--- Data entries ---

********************

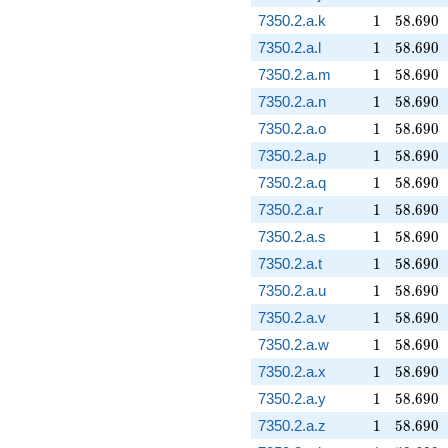
1
58.690
7350.2.a.k
1
5
8
.
6
9
0
1
58.690
7350.2.a.l
1
5
8
.
6
9
0
1
58.690
7350.2.a.m
1
5
8
.
6
9
0
1
58.690
7350.2.a.n
1
5
8
.
6
9
0
1
58.690
7350.2.a.o
1
5
8
.
6
9
0
1
58.690
7350.2.a.p
1
5
8
.
6
9
0
1
58.690
7350.2.a.q
1
5
8
.
6
9
0
1
58.690
7350.2.a.r
1
5
8
.
6
9
0
1
58.690
7350.2.a.s
1
5
8
.
6
9
0
1
58.690
7350.2.a.t
1
5
8
.
6
9
0
1
58.690
7350.2.a.u
1
5
8
.
6
9
0
1
58.690
7350.2.a.v
1
5
8
.
6
9
0
1
58.690
7350.2.a.w
1
5
8
.
6
9
0
1
58.690
7350.2.a.x
1
5
8
.
6
9
0
1
58.690
7350.2.a.y
1
5
8
.
6
9
0
1
58.690
7350.2.a.z
1
5
8
.
6
9
0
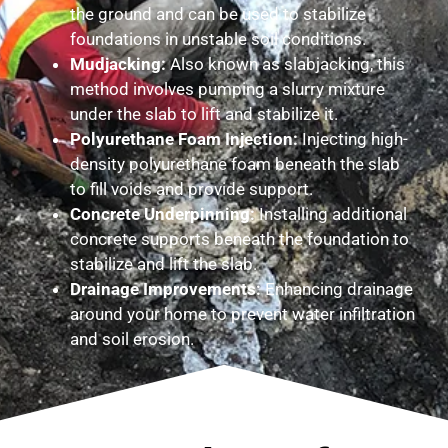
the ground and can be used to stabilize
foundations in unstable soil conditions.
Mudjacking:
Also known as slabjacking, this
method involves pumping a slurry mixture
under the slab to lift and stabilize it.
Polyurethane Foam Injection:
Injecting high-
density polyurethane foam beneath the slab
to fill voids and provide support.
Concrete Underpinning:
Installing additional
concrete supports beneath the foundation to
stabilize and lift the slab.
Drainage Improvements:
Enhancing drainage
around your home to prevent water infiltration
and soil erosion.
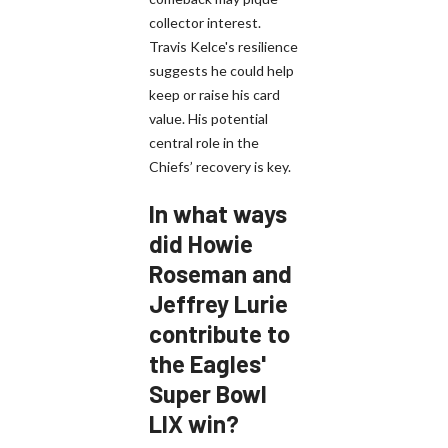
collector interest.
Travis Kelce's resilience
suggests he could help
keep or raise his card
value. His potential
central role in the
Chiefs’ recovery is key.
In what ways
did Howie
Roseman and
Jeffrey Lurie
contribute to
the Eagles'
Super Bowl
LIX win?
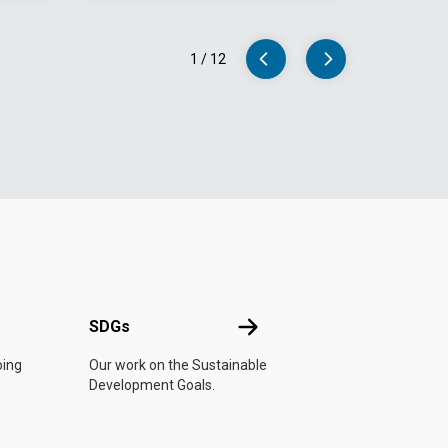
1
/
12
UN
SDGs
SDGs
oing
Our work on the Sustainable
Development Goals.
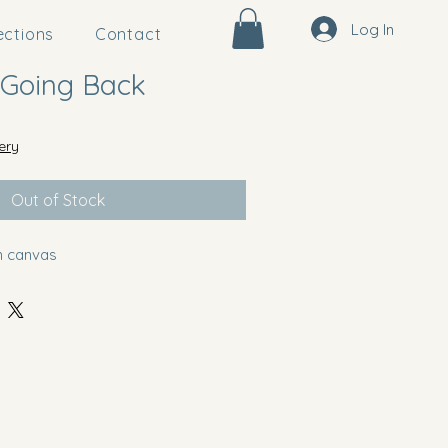
Log In
ections
Contact
 Going Back
ery
Out of Stock
on canvas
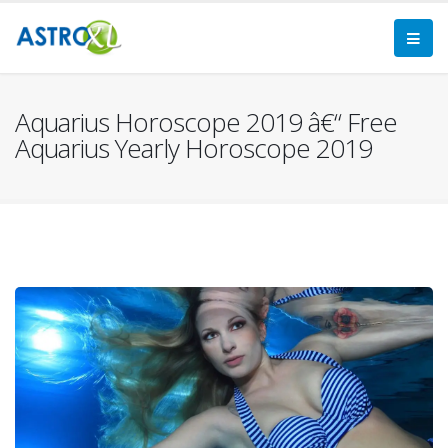
Aquarius Horoscope 2019 â€“ Free
Aquarius Yearly Horoscope 2019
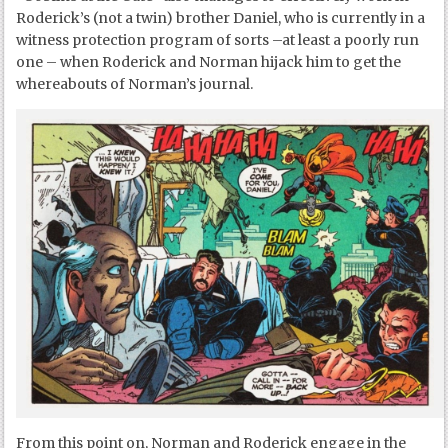
Roderick’s (not a twin) brother Daniel, who is currently in a
witness protection program of sorts –at least a poorly run
one – when Roderick and Norman hijack him to get the
whereabouts of Norman’s journal.
From this point on, Norman and Roderick engage in the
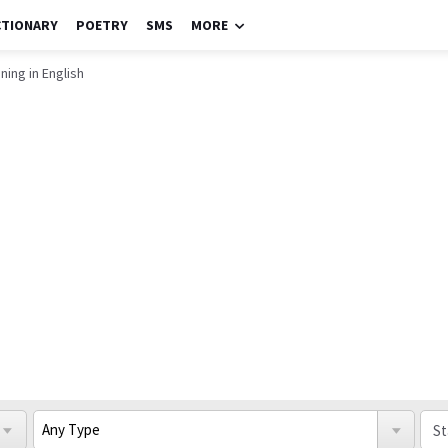
CTIONARY
POETRY
SMS
MORE
ning in English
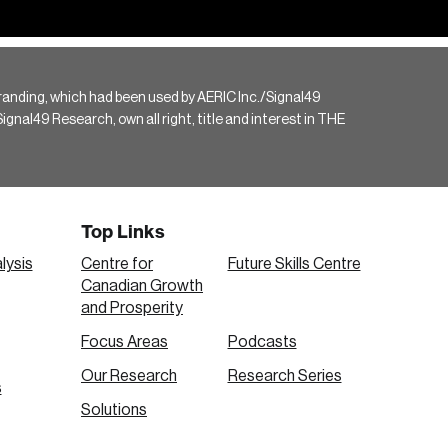
randing, which had been used by AERIC Inc./Signal49
gnal49 Research, own all right, title and interest in THE
Top Links
lysis
Centre for
Future Skills Centre
Canadian Growth
and Prosperity
Focus Areas
Podcasts
Our Research
Research Series
s
Solutions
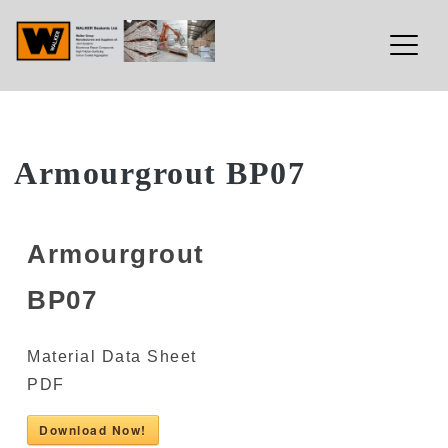
Walker Sealants Ltd
Skip
Armourgrout BP07
to
content
Armourgrout
BP07
Material Data Sheet
PDF
Download Now!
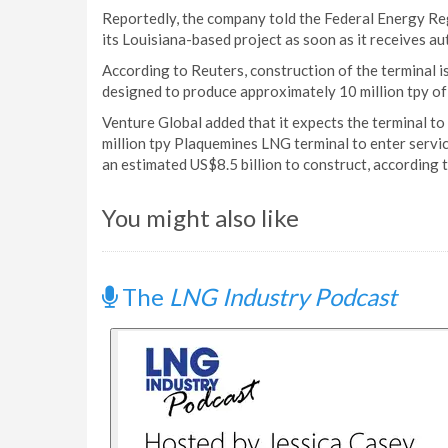
Reportedly, the company told the Federal Energy Reg
its Louisiana-based project as soon as it receives au
According to Reuters, construction of the terminal i
designed to produce approximately 10 million tpy o
Venture Global added that it expects the terminal to
million tpy Plaquemines LNG terminal to enter servic
an estimated US$8.5 billion to construct, according 
You might also like
The
LNG Industry Podcast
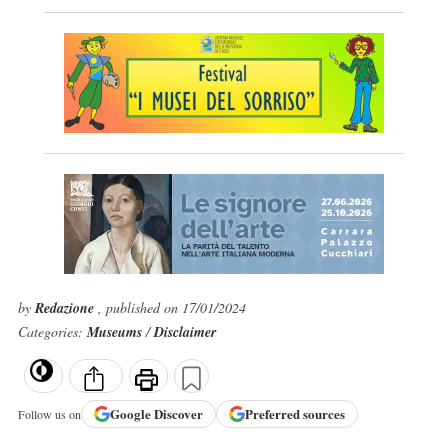
by
Redazione
, published on 17/01/2024
Categories:
Museums
/
Disclaimer
Google
Discover
Preferred sources
Follow us on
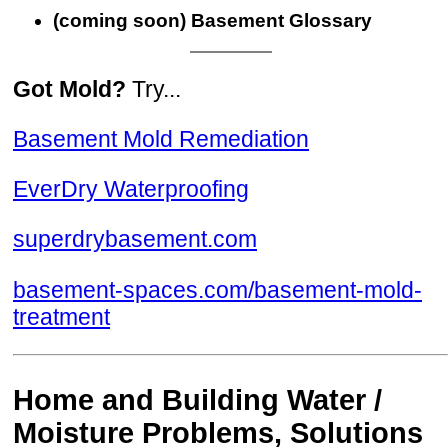
(coming soon) Basement Glossary
Got Mold?
Try...
Basement Mold Remediation
EverDry Waterproofing
superdrybasement.com
basement-spaces.com/basement-mold-
treatment
Home and Building Water /
Moisture Problems, Solutions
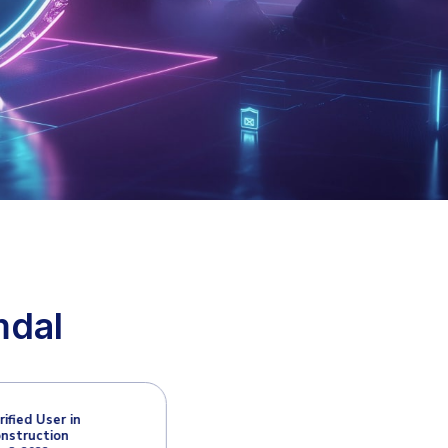
: Email
ts like phishing, ransomware, and business
 with Heimdal, protecting Microsoft 365 and
ats.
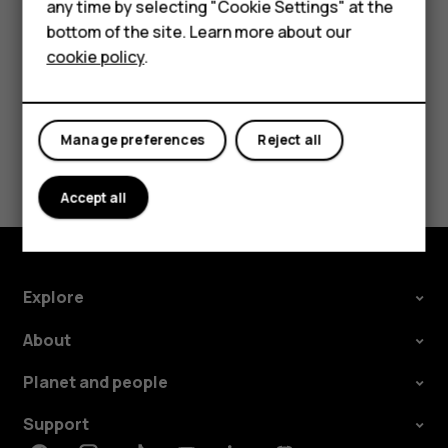
any time by selecting "Cookie Settings" at the
call barring, fixed dialling, or closed user group.
For business
bottom of the site. Learn more about our
cookie policy
.
Tablets
Manage preferences
Reject all
Did you find this helpful?
Accept all
Yes
No
Explore
About
Planet and people
Support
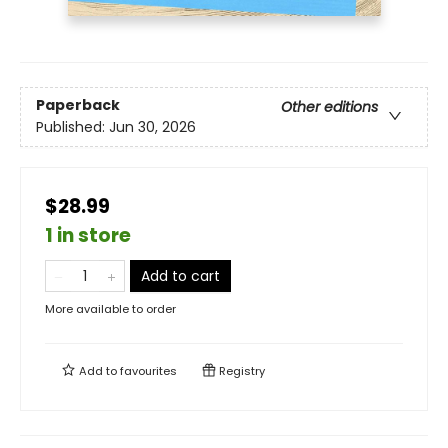
Paperback
Other editions
Published:
Jun 30, 2026
$28.99
1 in store
Add to cart
More available to order
Add to
favourites
Registry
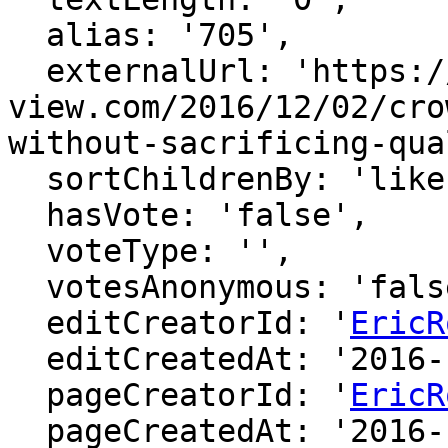
  alias: '705',

  externalUrl: 'https://sideways-
view.com/2016/12/02/cro
without-sacrificing-qua
  sortChildrenBy: 'likes',

  hasVote: 'false',

  voteType: '',

  votesAnonymous: 'false',

  editCreatorId: '
EricR
  editCreatedAt: '2016-12-18 09:10:11',

  pageCreatorId: '
EricR
  pageCreatedAt: '2016-12-18 09:10:11',
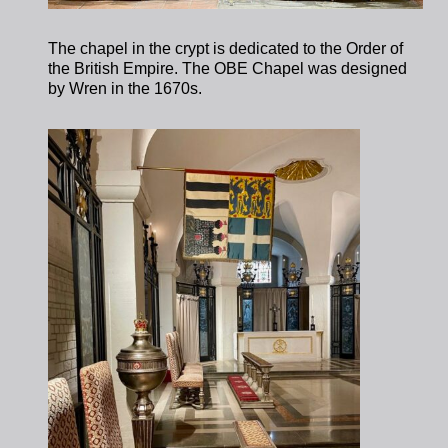
The chapel in the crypt is dedicated to the Order of
the British Empire. The OBE Chapel was designed
by Wren in the 1670s.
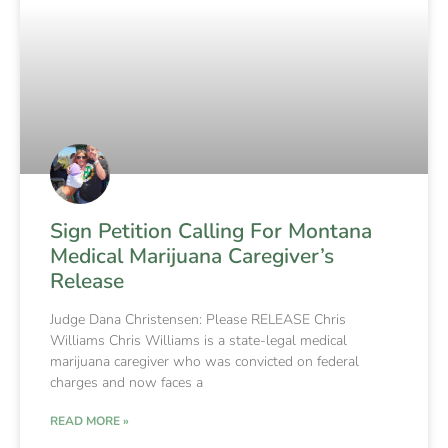
Sign Petition Calling For Montana
Medical Marijuana Caregiver’s
Release
Judge Dana Christensen: Please RELEASE Chris
Williams Chris Williams is a state-legal medical
marijuana caregiver who was convicted on federal
charges and now faces a
READ MORE »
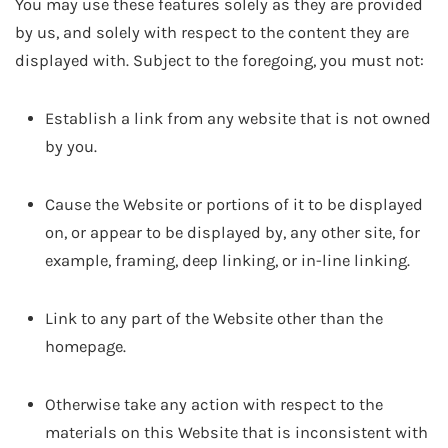
You may use these features solely as they are provided
by us, and solely with respect to the content they are
displayed with. Subject to the foregoing, you must not:
Establish a link from any website that is not owned
by you.
Cause the Website or portions of it to be displayed
on, or appear to be displayed by, any other site, for
example, framing, deep linking, or in-line linking.
Link to any part of the Website other than the
homepage.
Otherwise take any action with respect to the
materials on this Website that is inconsistent with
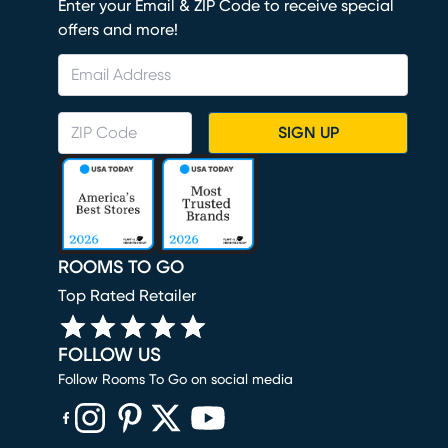
Enter your Email & ZIP Code to receive special
offers and more!
SIGN UP
ROOMS TO GO
Top Rated Retailer
FOLLOW US
Follow Rooms To Go on social media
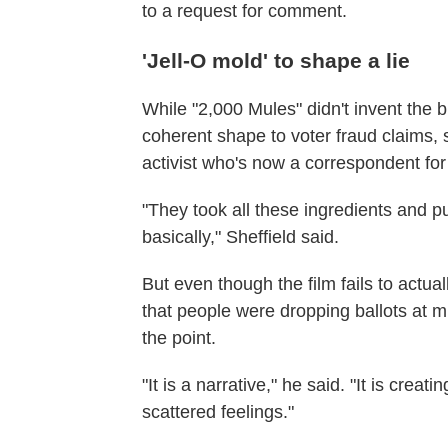
to a request for comment.
'Jell-O mold' to shape a lie
While "2,000 Mules" didn't invent the b
coherent shape to voter fraud claims,
activist who's now a correspondent f
"They took all these ingredients and p
basically," Sheffield said.
But even though the film fails to actu
that people were dropping ballots at mu
the point.
"It is a narrative," he said. "It is crea
scattered feelings."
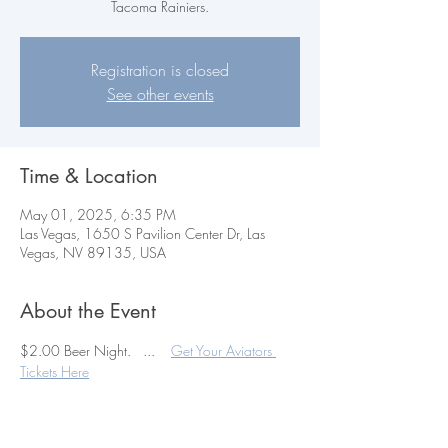
Tacoma Rainiers.
Registration is closed
See other events
Time & Location
May 01, 2025, 6:35 PM
Las Vegas, 1650 S Pavilion Center Dr, Las
Vegas, NV 89135, USA
About the Event
$2.00 Beer Night.   ...    
Get Your Aviators 
Tickets Here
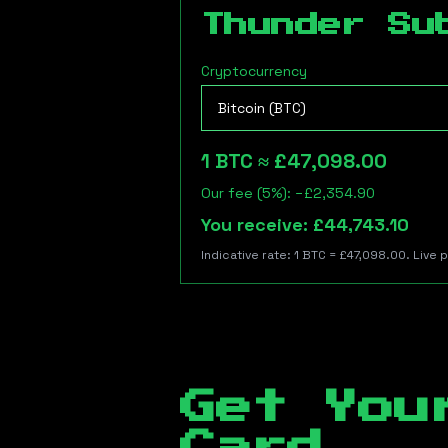
Thunder Su
Cryptocurrency
1
BTC
≈
£47,098.00
Our fee (5%): −
£2,354.90
You receive:
£44,743.10
Indicative rate: 1
BTC
=
£47,098.00
. Live 
Get You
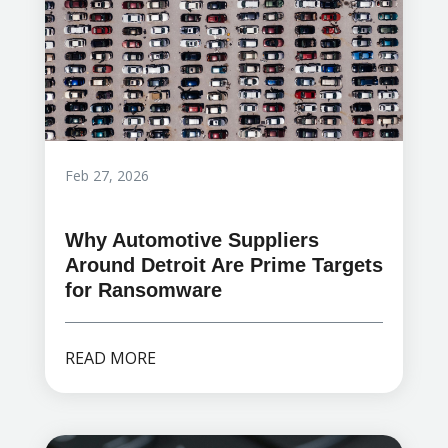
Feb 27, 2026
Why Automotive Suppliers
Around Detroit Are Prime Targets
for Ransomware
READ MORE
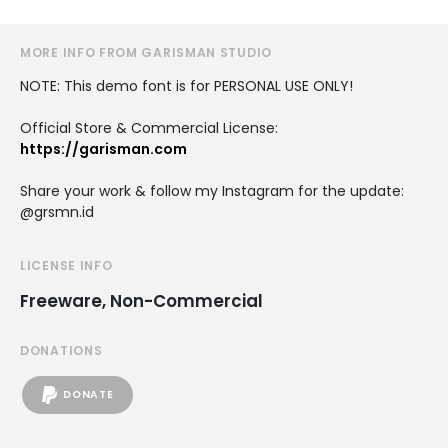
MORE INFO FROM GARISMAN STUDIO
NOTE: This demo font is for PERSONAL USE ONLY!
Official Store & Commercial License:
https://garisman.com
Share your work & follow my Instagram for the update:
@grsmn.id
LICENSE INFO
Freeware, Non-Commercial
DONATIONS
DONATE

********************

--- Work request ---
From the listing above, pick out every line that contains the word "solely" and copy each one.

--- Reply ---
You may use these features solely as they are provided
by us, and solely with respect to the content they are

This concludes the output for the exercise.